Six d'entre eux sortent une épaisse couverture bordeaux contenant un corps en putréfaction. "Une femme, vraisemblablement dans la quarantaine", écrit l'un deux sur son carnet rouge.

Environ 60 corps ont déjà été exhumés, explique Yasser al-Khamis, qui dirige l'équipe de secouristes.

"Des enfants, des femmes, des combattants aussi. Il y a des corps décapités, ou avec les mains coupées. La plupart sont des civils", détaille-t-il.

Pour l'instant, seulement dix dépouilles ont été identifiés.

"Une fois le corps sorti, un médecin légiste l'examine. Si des proches sont présents et l'identifient, on le leur rend. Sinon, on prend des photos des dents, des os et de divers détails anatomiques et on les enterre avec un numéro pour pouvoir les identifier après", explique M. Eriane.

Au total, 655 corps ont été découverts dans les ruines de Raqa depuis la conquête de la ville. "On en cherche encore. On les repère avec les témoignages d'habitants, l'odeur, les mouches", explique-t-il à l'AFP.

- "Chagrin indescriptible" -

Depuis des jours, Ali Hassan arpente le terrain de football en quête, lui aussi, de la dépouille de son frère.

"Dès qu'ils sortent un corps, on vérifie si c'est lui. On sait quels vêtements il portait, les papiers qu'il aurait eus dans sa poche de pyjama", explique cet homme de 52 ans.

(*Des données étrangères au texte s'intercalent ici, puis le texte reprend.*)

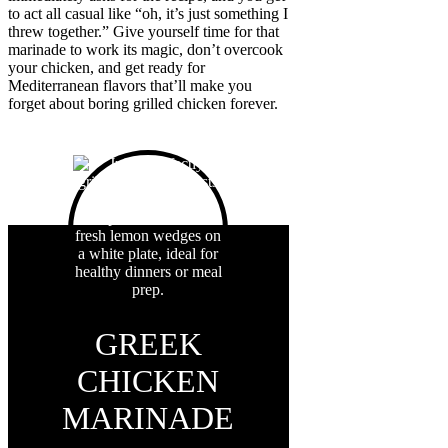
to act all casual like “oh, it’s just something I
threw together.” Give yourself time for that
marinade to work its magic, don’t overcook
your chicken, and get ready for
Mediterranean flavors that’ll make you
forget about boring grilled chicken forever.
GREEK
CHICKEN
MARINADE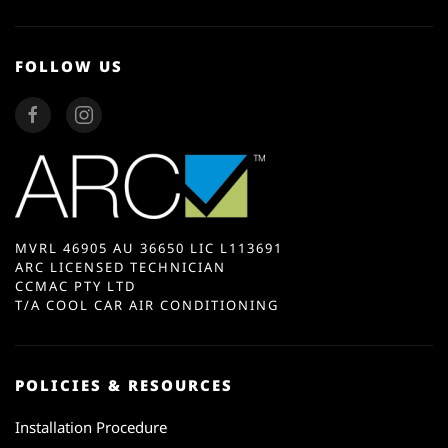
FOLLOW US
MVRL 46905 AU 36650 LIC L113691
ARC LICENSED TECHNICIAN
CCMAC PTY LTD
T/A COOL CAR AIR CONDITIONING
POLICIES & RESOURCES
Installation Procedure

Selon lui, son frère a été tué dans un bombardement de la coalition et enterré sur ce terrain par un voisin qui ne se souvient plus de l'emplacement exact.

"C'est tellement douloureux. J'ai perdu mon frère et je n'ai pas pu être présent pour l'enterrer", se lamente-t-il.

Avec les corps ressurgissent les heures noires du règne de l'EI.

Mohamed Abdelhamid se souvient que les jihadistes ramenaient des cadavres de l'hôpital et les mettaient en terre. Un jour, dit-il, il les avait épiés de loin, caché derrière un mur.

"L'EI ne laissait personne enterrer les morts. Ce sont eux qui le faisaient", explique cet avocat de 32 ans.

"Un de mes amis est mort, je l'ai amené à l'hôpital. Ils m'ont interdit de l'enterrer et même d'assister à l'enterrement", raconte-t-il.

"Ils nous ont volé nos droits humains élémentaires", souffle-t-il. "Notre mémoire a été dispersée. C'est un chagrin indescriptible".